Gemini Flash pricing was different from what was estimated. The 5-minute cache TTL was not enabled because the deployment engineer did not know to set it. Total cost for the week: $400.
The customer had been told "effectively $0 infrastructure."
What would have prevented it: The model router must enforce the cache_control headers by default, not optionally. The cost estimate must be surfaced to users in the CLI: "Estimated cost for this scan: $0.009 (Gemini) / $0.000 (local)." Every model router call must log which backend was used and why.

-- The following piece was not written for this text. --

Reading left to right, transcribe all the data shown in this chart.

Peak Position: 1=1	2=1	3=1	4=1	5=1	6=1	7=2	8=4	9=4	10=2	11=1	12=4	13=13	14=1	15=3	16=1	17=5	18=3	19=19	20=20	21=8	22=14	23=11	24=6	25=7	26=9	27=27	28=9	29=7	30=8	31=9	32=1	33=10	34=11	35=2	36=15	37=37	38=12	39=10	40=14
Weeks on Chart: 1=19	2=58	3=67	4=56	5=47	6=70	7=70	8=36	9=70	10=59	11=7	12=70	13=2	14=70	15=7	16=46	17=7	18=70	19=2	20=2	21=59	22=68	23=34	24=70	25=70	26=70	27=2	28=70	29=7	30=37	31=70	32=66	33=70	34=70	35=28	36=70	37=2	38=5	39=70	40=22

THE PREMORTEM SUMMARY TABLE¶
| Failure | Probability | Impact | Preventable | Prevention |
|---|---|---|---|---|
| Planning trap | HIGH | Fatal | ✅ | 10:1 commit:plan ratio |
| Ablation drops | HIGH | Severe | ✅ | Telemetry + partial redaction fallback |
| Tokamak mobile timeout | MEDIUM | High | ✅ | Profile-aware timeouts |
| Dev crew no automation | HIGH | High | ✅ | Nightly CI validation gate |
| Context collapse | HIGH | High | ✅ | CLAUDE.md < 120 lines, scoped sessions |
| HN premature exposure | MEDIUM | Severe | ✅ | Private repo or honest README |
| Solo burnout | HIGH | Severe | ✅ | Contributors by week 10 |
| Governance before code | MEDIUM | High | ✅ | Write GOV docs after code exists |
| Dual-brain is one process | MEDIUM | High | ✅ | Separate containers, OS-level separation |
| Token costs at scale | MEDIUM | High | ✅ | Default cache, cost display in CLI |
THE ONE FAILURE THAT CANNOT BE PREVENTED¶
cherenkov solves the wrong problem for the wrong customer at the wrong time.

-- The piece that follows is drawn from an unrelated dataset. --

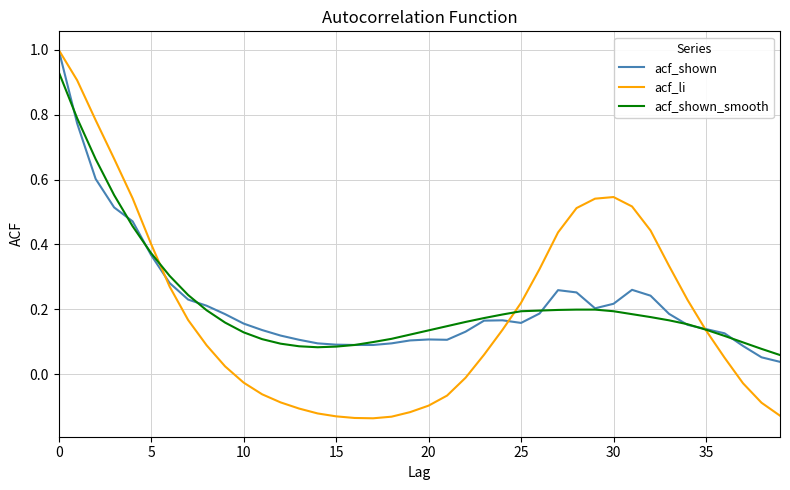

Which series has the largest range (max minus min)?

acf_li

This is the existential risk no premortem item above addresses.
The CBE-regulated Cairo pilot assumes those banks want automated security tooling. They may not. They may want a consultant relationship, not a product. The $0 infrastructure pitch may signal "low quality" to enterprise procurement. The Arabic-first positioning may resonate with 2 people in the org and create friction with the 8 people who evaluate in English.
How to test this before building: Before writing one more line of code, have 3 conversations with actual security engineers at Egyptian banks. Not pitches — interviews. Ask: what tool do you use today? What would have to be true for you to switch? What would you pay?

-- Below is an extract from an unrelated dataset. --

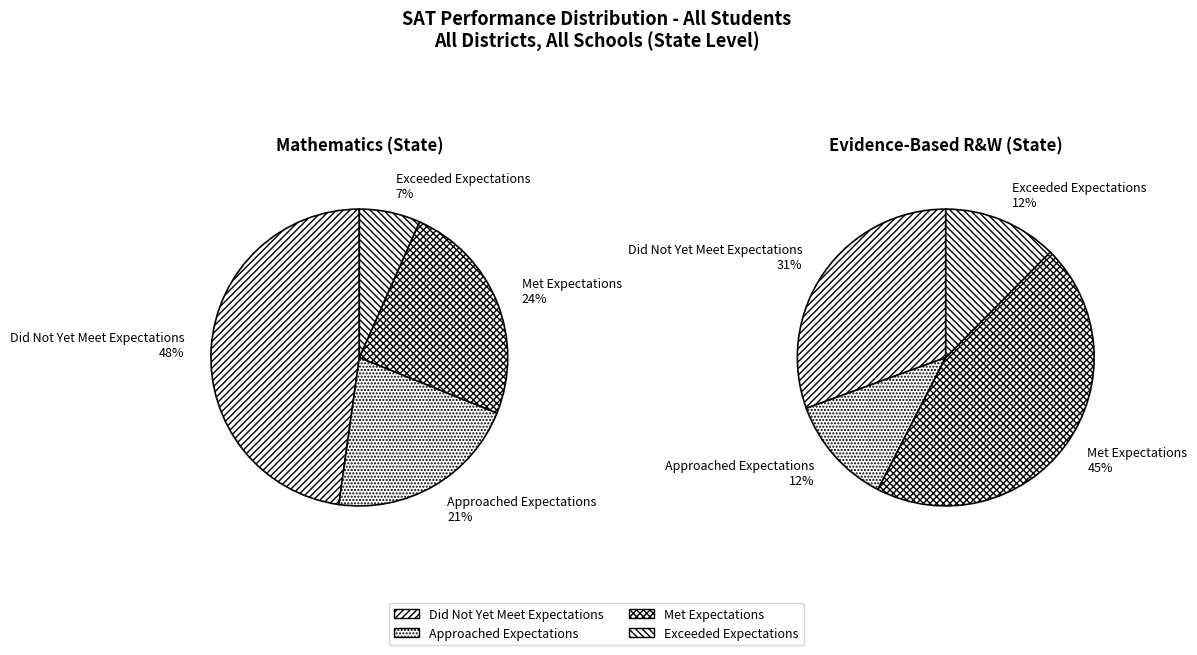

Which slice is the largest?

Did Not Yet Meet Expectations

If the answer is "we use Burp Suite and we're happy with it" — the market insight is wrong and no amount of architecture makes cherenkov viable.
If the answer is "we can't send our APKs to any cloud tool and we have no good local alternative" — you have found your first customer.
PRESCRIPTIONS (what to do NOW based on this premortem)¶
Today: 1. Adopt CLAUDE_COMPRESSED.md — under 120 lines, never grow it 2. One scoped Claude Code session per broken item — not all six at once 3. Wire Ablation telemetry to stderr output before any other work
This week: 4. Write a partial redaction fallback for Ablation (preserve structure, redact identifier) 5. Profile-aware timeout: WEB_POC_TIMEOUT=30, MOBILE_POC_TIMEOUT=120 6. Nightly GitHub Actions workflow: start DVWA + run validation gate + open PRs
This month: 7. Have 3 user interviews with Egyptian/MENA bank security engineers 8. Create 5 labeled "good first issues" for community contributors 9. Write CONTRIBUTING.md (not GOV-01 — that comes in Phase 5) 10. Set repo to private OR rewrite README to match 3-scanner reality
The hard truth: The architecture is correct. The planning is excellent. The governance documents are better than most enterprise tools have at v1.0.
None of that matters if the code doesn't work and nobody uses it.
The next 6 months must be dominated by commits, not documents.